Railway station in Tønsberg, Norway

Tønsberg Station on the Vestfold Line, is the main railway station in the town of Tønsberg in Tønsberg Municipality in Vestfold county, Norway. The station is located in the downtown area, to the east of the hill Slottsfjellet. It is located at an altitude of 14.5 m above mean sea level, and is 115.68 km from Oslo Central Station. The current station is from 1915.

==History==
The first station at Knapløkken was a railway station built by the private Tønsberg–Eidsfoss Line. It received a station building of the smallest type used on the line, with only two rooms, and consisted further of a passing loop and an outhouse. The station had an extensive track arrangement with seven tracks and place for 203 freight cars. The station opened on 18 October 1901.

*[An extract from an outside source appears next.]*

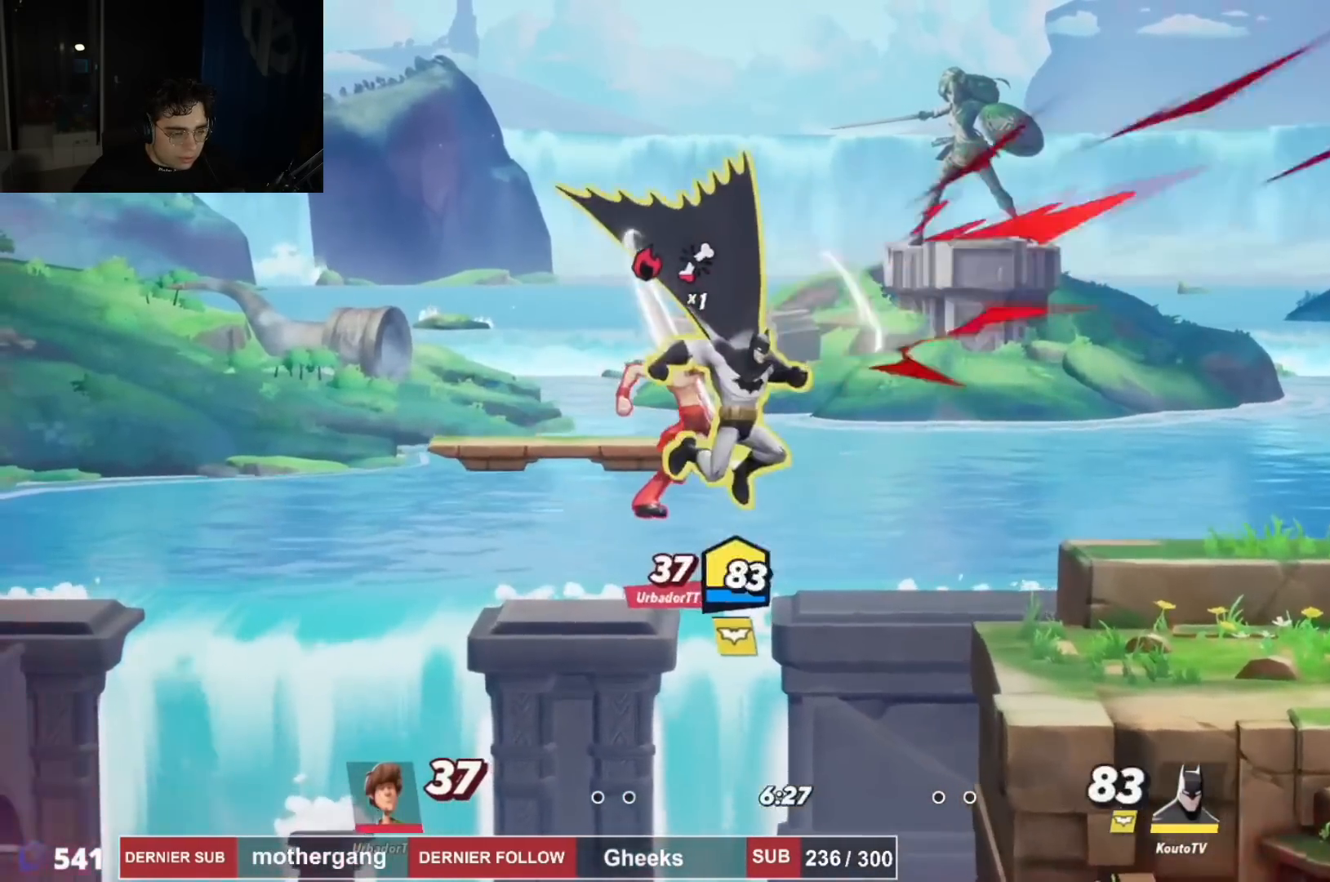
{"buttons": ["DPAD_RIGHT"], "left_stick": "center", "right_stick": "center", "events": [[333, "DPAD_RIGHT", "up"], [367, "L1", "down"], [467, "DPAD_RIGHT", "down"], [467, "L1", "up"]]}
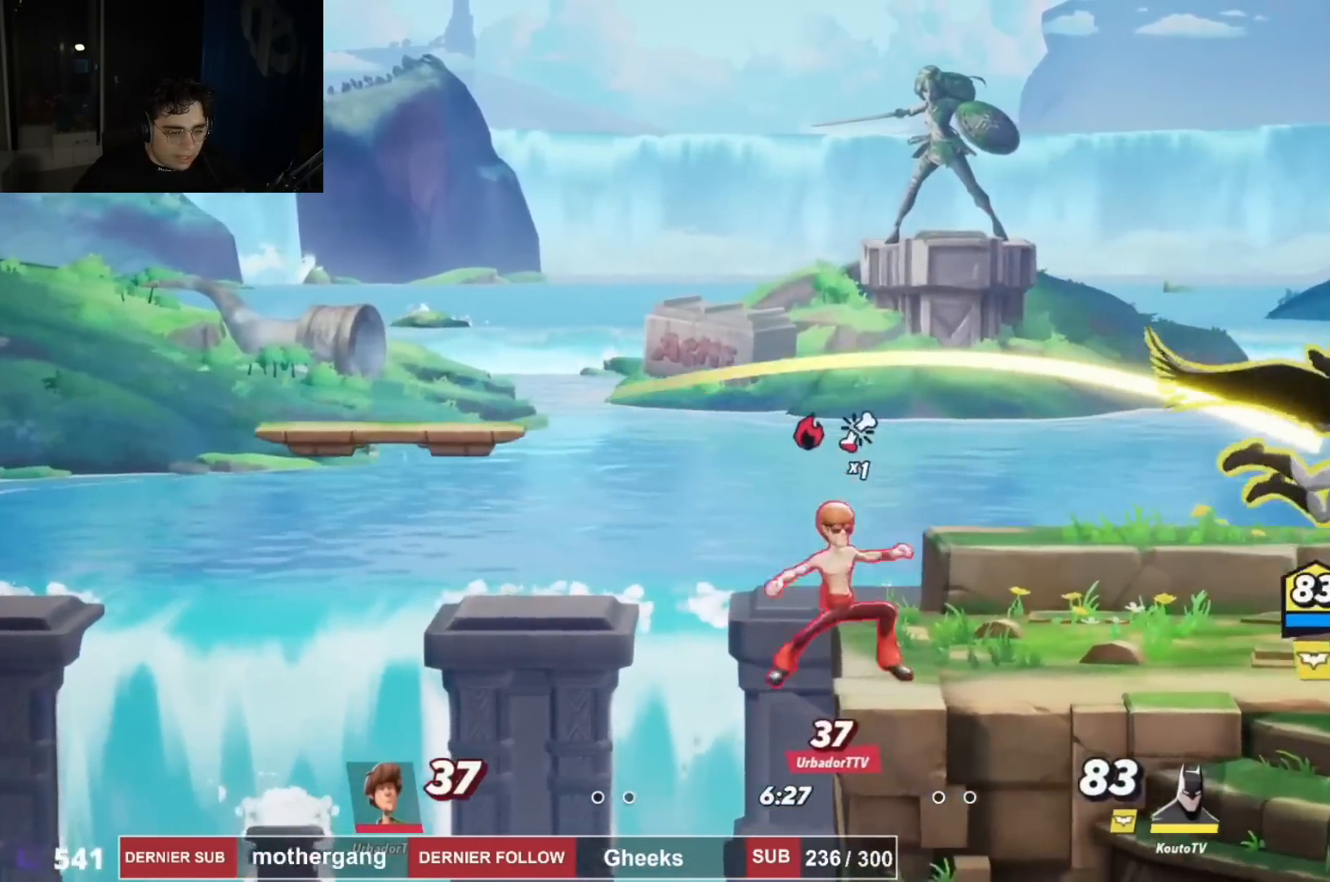
{"buttons": ["DPAD_RIGHT"], "left_stick": "center", "right_stick": "center", "events": []}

During the planning of TEB there was discussion about changing the state railway's line through town and building a new station. This would have allowed NSB trains avoid having to back from Jarlsberg Points. TEB therefore chose to build their station at Knapløkken. Thus Tønsberg was served by four stations. NSB therefore decided that it would build the Vestfold Line through Tønsberg in a loop, build a new, common station for TEB and NSB, and align the Vestfold Line out of Tønsberg next to TEB. As TEB's station was far too small to handle NSB's traffic, an all-new station was built at Knapløkken. The new line was taken into use on 1 October 1915 and the new station was completed in 1916.

At the time of the opening the station had 1 ha of land, which was rented for 1 øre per square meter to the station employees. At the time of the opening the station had a station master, three clerks, six telegraphists, two foremen, a switcher, nine servicemen and an apprentice. On 11 May 1934, Norsk Spisevognselskap took over operation of the station restaurant. In 1948, a separate building for the restaurant was opened.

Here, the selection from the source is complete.